The UB researchers’ finding that these two transcription factors regulate the formation of multiple retinal neurons during embryonic development suggests that they play an even more significant role than was previously appreciated in the development of the vision system in mammals.

“Development of the vision system, including the retina, is a complex but tightly regulated process,” explains Mu. Two waves of cell type formation are involved as the retina develops, the early wave and the late wave.

“Each wave leads to the development of several cell types,” explains Mu, “but it has been a mystery regarding why there are these two waves and what is the genetic basis for them. Our study found that Onecut1 and Onecut2 regulate the first wave, which sheds light on how the generation of different retinal cell types is coordinated.”

Understanding normal development is key to developing therapies for many genetic diseases, including genetic eye diseases, Mu continues. “It is conceivable that in the future we will learn that mutations in these genes cause defects in the human retina,” he says.

“One approach under development by many scientists is to generate functional retinal neurons in culture and to use them to replace the diseased ones,” says Mu. “Conceivably, what we learned here may in the future be applied to such efforts.”  

The research was supported by the National Eye Institute, the Whitehall Foundation, the SUNY Research Collaboration Fund, Research to Prevent Blindness and resources and facilities provided by the Veterans Administration WNY Healthcare System.

The collaborators

First author on the paper is Darshan Sapkota, PhD, a former biochemistry graduate student in Mu’s lab, who is now a postdoctoral fellow at Washington University in St. Louis.
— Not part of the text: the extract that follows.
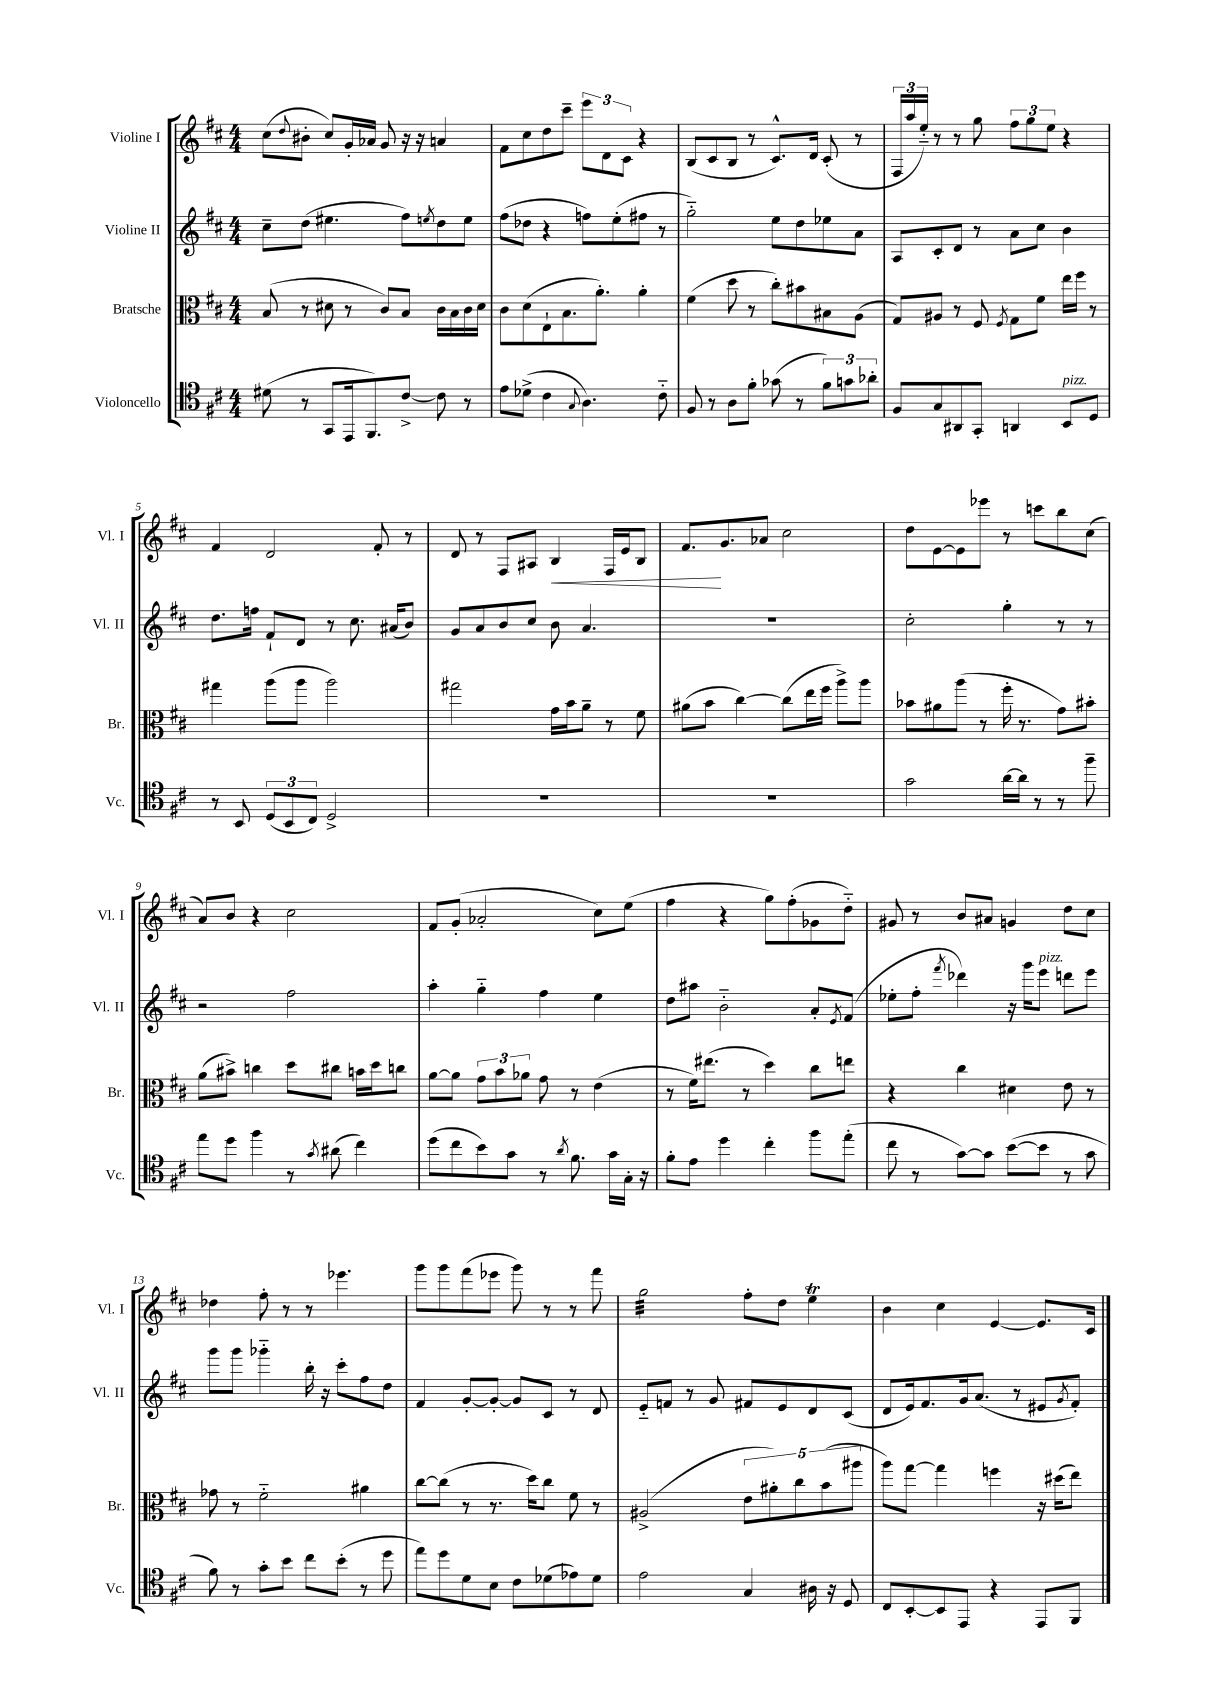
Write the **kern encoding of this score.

Other co-authors from the UB Department of Ophthalmology, Ross Eye Institute are Hemabindu Chintala, PhD, postdoctoral associate; Fuguo Wu, PhD, research scientist; Zihua Hu, PhD, assistant professor; and Steven J. Fliesler, PhD, Meyer H. Riwchun Endowed Chair Professor, vice-chair and director of research and professor in the Department of Biochemistry and research health scientist at the Veterans Affairs Western New York Healthcare System.

Mu, Sapkota, Chintala and Hu are or were members of the Developmental Genomics Group of UB’s New York State Center of Excellence in Bioinformatics and Life Sciences. Hu is a bioinformatics computational scientist in UB’s Center for Computational Research.